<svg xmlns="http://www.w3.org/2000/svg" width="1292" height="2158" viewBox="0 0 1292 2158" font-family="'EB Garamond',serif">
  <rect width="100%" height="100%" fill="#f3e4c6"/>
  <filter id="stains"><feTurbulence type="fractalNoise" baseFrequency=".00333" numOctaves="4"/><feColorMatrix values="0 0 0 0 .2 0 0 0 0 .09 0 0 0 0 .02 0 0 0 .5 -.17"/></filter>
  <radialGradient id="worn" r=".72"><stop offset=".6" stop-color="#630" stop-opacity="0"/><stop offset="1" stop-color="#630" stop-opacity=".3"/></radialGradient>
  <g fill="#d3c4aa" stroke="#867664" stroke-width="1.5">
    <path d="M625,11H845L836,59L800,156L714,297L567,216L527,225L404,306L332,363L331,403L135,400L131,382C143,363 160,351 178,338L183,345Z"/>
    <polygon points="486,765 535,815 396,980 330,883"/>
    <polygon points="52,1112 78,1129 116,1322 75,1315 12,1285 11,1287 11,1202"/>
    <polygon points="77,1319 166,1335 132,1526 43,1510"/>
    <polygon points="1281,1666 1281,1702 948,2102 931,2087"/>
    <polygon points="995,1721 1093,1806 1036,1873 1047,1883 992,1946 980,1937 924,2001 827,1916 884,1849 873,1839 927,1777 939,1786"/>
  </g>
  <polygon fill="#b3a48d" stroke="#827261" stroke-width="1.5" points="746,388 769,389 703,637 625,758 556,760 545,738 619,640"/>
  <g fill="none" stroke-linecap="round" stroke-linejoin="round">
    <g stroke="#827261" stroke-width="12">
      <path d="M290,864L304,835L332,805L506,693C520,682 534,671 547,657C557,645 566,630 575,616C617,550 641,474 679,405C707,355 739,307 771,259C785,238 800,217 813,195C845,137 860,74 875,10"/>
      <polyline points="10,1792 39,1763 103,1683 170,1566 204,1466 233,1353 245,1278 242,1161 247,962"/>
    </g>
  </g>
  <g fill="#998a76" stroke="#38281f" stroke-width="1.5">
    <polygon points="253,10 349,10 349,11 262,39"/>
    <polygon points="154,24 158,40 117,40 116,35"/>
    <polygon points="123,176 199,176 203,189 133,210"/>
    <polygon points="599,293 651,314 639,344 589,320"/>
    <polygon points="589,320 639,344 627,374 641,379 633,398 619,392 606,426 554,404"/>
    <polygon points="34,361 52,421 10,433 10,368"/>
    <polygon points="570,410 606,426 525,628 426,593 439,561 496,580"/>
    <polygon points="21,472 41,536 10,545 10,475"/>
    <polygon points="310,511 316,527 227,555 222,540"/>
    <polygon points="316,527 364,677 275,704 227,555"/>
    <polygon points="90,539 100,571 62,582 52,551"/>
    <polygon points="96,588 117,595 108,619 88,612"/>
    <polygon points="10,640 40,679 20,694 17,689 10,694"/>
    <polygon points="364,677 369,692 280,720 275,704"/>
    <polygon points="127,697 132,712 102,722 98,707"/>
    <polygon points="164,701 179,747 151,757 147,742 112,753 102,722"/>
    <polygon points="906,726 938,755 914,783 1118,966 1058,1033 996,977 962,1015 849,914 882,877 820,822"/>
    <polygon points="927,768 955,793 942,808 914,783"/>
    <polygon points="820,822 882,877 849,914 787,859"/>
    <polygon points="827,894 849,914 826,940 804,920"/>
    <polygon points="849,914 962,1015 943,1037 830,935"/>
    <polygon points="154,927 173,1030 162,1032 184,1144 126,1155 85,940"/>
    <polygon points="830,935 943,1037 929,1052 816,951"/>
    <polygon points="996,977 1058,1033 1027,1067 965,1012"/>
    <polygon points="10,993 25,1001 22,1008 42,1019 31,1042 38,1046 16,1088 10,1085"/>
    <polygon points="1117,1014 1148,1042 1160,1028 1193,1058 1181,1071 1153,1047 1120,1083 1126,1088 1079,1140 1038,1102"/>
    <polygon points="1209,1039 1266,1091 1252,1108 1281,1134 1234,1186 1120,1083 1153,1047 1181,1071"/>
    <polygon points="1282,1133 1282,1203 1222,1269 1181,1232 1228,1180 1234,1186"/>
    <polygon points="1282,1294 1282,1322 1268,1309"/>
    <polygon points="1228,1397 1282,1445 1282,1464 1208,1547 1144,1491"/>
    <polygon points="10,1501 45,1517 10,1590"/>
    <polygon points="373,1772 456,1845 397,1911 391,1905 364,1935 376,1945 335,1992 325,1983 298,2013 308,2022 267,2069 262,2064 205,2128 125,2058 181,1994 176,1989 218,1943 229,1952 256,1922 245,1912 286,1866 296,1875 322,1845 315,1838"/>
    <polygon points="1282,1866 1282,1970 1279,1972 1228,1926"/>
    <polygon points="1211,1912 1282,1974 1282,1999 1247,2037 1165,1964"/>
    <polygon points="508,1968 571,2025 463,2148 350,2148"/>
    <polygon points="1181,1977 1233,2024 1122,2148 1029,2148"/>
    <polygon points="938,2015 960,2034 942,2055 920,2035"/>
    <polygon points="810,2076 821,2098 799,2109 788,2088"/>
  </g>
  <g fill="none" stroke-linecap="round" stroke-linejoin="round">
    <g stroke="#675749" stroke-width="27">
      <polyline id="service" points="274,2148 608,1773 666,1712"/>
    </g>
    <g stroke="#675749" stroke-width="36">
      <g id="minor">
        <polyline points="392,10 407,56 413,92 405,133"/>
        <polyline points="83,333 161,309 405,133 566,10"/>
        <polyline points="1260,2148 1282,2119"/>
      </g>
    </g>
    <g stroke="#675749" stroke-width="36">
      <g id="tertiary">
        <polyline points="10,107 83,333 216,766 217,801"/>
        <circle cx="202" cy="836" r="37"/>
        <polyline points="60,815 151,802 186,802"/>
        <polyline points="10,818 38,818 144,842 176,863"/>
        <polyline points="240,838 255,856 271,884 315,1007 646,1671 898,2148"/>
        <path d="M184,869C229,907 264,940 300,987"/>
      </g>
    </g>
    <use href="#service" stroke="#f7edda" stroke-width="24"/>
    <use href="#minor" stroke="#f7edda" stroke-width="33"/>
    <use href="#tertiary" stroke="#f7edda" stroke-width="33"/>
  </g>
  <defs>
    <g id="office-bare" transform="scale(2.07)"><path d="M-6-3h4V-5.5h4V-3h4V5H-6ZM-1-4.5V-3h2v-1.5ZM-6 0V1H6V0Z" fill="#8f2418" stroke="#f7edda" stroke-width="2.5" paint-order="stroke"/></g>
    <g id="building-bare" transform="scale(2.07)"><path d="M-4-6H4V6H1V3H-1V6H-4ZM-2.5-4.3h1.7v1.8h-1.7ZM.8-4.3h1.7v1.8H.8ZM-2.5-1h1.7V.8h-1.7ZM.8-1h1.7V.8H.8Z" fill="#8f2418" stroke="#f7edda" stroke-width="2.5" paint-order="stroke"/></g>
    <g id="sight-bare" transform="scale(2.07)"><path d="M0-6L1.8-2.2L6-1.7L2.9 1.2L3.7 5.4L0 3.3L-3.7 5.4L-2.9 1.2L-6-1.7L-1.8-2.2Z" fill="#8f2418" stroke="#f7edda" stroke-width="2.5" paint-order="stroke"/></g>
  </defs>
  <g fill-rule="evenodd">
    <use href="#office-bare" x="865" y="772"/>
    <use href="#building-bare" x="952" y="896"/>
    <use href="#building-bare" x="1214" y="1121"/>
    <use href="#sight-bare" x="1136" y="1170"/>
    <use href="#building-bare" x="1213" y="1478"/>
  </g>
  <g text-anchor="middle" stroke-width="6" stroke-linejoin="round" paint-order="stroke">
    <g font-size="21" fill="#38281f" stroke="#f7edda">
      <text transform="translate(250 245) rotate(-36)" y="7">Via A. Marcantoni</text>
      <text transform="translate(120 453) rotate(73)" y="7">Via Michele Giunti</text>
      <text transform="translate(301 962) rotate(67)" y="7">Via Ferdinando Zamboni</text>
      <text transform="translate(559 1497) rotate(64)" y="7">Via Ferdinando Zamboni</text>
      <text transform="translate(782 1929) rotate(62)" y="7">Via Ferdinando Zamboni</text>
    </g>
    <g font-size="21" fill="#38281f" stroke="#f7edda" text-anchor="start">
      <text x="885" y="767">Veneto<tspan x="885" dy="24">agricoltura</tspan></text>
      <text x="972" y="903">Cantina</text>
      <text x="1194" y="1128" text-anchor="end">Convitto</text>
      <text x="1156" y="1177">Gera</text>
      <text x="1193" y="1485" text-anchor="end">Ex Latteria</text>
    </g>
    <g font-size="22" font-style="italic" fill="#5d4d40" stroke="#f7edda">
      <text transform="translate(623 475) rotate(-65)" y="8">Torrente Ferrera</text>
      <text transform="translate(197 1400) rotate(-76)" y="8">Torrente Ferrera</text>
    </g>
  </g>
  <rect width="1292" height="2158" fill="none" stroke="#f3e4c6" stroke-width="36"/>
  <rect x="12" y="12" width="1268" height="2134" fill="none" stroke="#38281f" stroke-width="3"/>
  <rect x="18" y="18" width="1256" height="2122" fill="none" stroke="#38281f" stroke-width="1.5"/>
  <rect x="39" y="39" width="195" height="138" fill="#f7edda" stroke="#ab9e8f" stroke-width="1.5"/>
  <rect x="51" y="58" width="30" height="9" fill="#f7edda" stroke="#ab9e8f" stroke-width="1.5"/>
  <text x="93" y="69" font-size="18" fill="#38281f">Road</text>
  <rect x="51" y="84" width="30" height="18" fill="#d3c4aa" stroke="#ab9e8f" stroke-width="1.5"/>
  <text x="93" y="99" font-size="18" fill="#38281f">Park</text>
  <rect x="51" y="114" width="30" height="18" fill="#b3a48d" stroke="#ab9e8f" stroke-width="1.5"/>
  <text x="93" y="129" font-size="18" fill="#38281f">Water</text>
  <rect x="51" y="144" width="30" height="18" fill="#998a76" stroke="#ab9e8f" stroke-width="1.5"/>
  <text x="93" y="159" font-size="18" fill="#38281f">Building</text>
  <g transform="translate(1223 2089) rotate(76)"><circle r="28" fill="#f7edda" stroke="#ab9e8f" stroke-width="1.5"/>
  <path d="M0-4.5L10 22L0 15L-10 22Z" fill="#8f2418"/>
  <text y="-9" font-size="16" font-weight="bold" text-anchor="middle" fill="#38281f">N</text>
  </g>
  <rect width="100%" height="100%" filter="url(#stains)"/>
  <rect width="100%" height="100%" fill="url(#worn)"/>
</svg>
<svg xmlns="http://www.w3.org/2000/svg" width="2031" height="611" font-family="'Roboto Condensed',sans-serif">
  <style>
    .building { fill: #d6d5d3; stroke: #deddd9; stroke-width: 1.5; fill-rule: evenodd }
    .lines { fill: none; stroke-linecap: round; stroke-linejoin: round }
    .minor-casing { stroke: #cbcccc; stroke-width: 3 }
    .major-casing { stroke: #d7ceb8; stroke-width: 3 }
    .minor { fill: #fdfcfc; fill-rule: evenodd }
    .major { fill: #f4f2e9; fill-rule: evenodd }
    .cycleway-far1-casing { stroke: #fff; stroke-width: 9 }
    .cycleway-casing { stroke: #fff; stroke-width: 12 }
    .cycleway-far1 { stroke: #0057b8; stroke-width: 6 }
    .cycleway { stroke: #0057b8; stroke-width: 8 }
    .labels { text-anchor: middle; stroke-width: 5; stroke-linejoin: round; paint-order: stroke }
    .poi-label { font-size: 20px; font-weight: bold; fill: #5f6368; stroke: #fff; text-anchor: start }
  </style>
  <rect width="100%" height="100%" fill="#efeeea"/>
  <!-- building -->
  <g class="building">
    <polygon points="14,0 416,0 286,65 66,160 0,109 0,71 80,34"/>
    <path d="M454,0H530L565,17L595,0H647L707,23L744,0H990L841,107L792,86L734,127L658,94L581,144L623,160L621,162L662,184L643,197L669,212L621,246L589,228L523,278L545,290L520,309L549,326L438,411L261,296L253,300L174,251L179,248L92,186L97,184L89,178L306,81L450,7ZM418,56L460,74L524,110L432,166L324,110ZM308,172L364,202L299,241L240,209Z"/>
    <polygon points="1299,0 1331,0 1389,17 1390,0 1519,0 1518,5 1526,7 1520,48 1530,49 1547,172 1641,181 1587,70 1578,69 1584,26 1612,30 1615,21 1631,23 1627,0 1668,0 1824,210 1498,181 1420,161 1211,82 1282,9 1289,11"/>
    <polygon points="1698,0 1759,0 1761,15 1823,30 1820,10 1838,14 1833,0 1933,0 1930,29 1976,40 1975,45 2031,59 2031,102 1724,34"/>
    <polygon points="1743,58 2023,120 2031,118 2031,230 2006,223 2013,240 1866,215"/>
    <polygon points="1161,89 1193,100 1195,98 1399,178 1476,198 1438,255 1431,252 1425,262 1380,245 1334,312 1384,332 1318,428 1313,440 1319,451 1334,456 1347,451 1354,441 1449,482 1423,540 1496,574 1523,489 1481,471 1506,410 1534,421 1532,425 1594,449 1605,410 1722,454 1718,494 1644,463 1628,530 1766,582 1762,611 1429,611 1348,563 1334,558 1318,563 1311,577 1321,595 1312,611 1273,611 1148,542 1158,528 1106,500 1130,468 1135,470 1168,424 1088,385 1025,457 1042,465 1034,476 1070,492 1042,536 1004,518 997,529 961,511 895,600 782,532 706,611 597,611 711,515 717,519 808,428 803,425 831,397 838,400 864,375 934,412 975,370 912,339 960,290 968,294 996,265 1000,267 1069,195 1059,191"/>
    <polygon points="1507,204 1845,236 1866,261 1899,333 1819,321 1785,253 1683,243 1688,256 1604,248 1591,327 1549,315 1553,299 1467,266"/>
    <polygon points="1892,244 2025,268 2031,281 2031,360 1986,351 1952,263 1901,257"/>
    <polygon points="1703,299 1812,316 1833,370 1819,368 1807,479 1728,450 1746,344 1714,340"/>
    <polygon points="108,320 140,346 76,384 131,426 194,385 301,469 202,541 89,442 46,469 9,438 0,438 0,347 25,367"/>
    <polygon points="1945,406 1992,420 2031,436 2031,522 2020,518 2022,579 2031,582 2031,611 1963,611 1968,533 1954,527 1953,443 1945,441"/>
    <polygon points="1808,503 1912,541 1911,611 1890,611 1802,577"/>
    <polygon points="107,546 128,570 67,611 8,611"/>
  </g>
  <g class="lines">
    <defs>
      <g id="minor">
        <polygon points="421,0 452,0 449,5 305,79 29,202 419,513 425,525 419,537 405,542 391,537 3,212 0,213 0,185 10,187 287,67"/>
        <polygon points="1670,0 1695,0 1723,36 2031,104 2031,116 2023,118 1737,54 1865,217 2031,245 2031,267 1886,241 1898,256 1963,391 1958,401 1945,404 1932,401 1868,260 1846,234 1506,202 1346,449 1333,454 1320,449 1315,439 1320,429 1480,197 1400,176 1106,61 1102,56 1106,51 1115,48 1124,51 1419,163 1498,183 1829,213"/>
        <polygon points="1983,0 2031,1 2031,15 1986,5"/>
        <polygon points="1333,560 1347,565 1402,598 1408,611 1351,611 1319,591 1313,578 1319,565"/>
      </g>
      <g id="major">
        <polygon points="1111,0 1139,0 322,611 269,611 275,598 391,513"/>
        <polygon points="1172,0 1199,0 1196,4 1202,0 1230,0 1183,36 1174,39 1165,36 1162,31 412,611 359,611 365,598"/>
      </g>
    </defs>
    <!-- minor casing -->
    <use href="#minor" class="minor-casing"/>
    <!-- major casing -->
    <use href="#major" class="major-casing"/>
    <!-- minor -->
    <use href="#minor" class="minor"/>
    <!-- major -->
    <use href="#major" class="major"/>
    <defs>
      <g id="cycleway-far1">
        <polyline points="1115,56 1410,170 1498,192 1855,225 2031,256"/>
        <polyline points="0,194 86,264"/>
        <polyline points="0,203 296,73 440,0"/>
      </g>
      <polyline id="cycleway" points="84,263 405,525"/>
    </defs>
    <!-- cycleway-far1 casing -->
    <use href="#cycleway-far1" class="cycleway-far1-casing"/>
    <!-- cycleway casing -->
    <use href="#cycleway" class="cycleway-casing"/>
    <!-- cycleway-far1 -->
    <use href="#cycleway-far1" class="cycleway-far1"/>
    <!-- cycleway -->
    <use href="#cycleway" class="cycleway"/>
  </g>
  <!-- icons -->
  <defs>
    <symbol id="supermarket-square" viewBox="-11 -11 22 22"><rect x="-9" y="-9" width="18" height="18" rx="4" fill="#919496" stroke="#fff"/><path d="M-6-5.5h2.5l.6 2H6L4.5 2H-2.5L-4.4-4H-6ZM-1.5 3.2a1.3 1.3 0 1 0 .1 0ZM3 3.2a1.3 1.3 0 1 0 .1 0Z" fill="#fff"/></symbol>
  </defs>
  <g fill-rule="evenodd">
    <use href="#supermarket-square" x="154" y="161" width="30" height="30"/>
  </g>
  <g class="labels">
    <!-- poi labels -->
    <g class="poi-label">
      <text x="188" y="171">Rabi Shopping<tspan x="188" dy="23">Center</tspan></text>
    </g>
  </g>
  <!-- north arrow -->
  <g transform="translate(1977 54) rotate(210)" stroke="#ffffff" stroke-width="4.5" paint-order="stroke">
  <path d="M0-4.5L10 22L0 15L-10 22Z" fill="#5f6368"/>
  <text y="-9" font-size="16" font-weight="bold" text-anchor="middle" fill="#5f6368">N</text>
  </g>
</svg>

________

» **PROBLEM STATEMENT**: Which lines in the records above contain the word "worn"? Return each of them.

» **RESPONSE**:
  <radialGradient id="worn" r=".72"><stop offset=".6" stop-color="#630" stop-opacity="0"/><stop offset="1" stop-color="#630" stop-opacity=".3"/></radialGradient>
  <rect width="100%" height="100%" fill="url(#worn)"/>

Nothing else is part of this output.